--- Start ---

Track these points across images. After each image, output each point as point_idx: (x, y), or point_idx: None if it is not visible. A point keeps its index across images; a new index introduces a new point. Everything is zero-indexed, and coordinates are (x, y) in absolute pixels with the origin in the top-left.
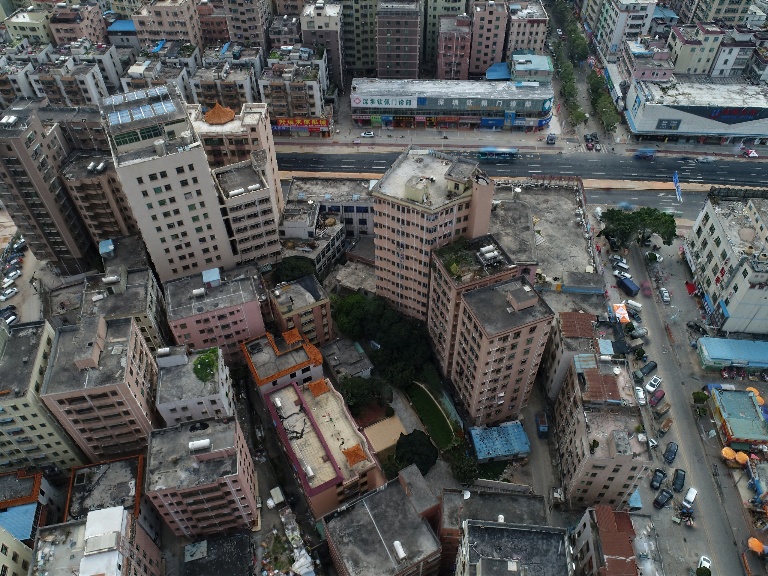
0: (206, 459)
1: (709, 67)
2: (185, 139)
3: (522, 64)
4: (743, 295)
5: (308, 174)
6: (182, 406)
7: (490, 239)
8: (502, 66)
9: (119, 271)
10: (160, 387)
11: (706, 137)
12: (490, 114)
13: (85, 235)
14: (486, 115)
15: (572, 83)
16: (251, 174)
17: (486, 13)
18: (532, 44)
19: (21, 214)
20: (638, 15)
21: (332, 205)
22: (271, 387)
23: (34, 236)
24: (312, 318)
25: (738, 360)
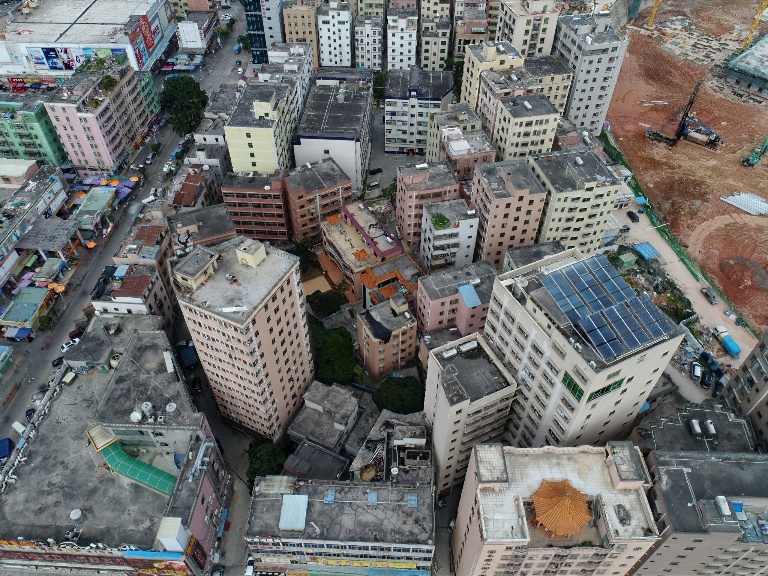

--- End ---

## [Directions]
Rewrite the lines above with "point_idx" changed to "point_id" everywhere and nothing else altered, leaving out the pictures.

## [The answer]
Track these points across images. After each image, output each point as point_id: (x, y), or point_id: None if it is not visible. A point keeps its index across images; a new index introduces a new point. Everything is zero-indexed, and coordinates are (x, y) in absolute pixels with the origin in the top-left.
0: (206, 459)
1: (709, 67)
2: (185, 139)
3: (522, 64)
4: (743, 295)
5: (308, 174)
6: (182, 406)
7: (490, 239)
8: (502, 66)
9: (119, 271)
10: (160, 387)
11: (706, 137)
12: (490, 114)
13: (85, 235)
14: (486, 115)
15: (572, 83)
16: (251, 174)
17: (486, 13)
18: (532, 44)
19: (21, 214)
20: (638, 15)
21: (332, 205)
22: (271, 387)
23: (34, 236)
24: (312, 318)
25: (738, 360)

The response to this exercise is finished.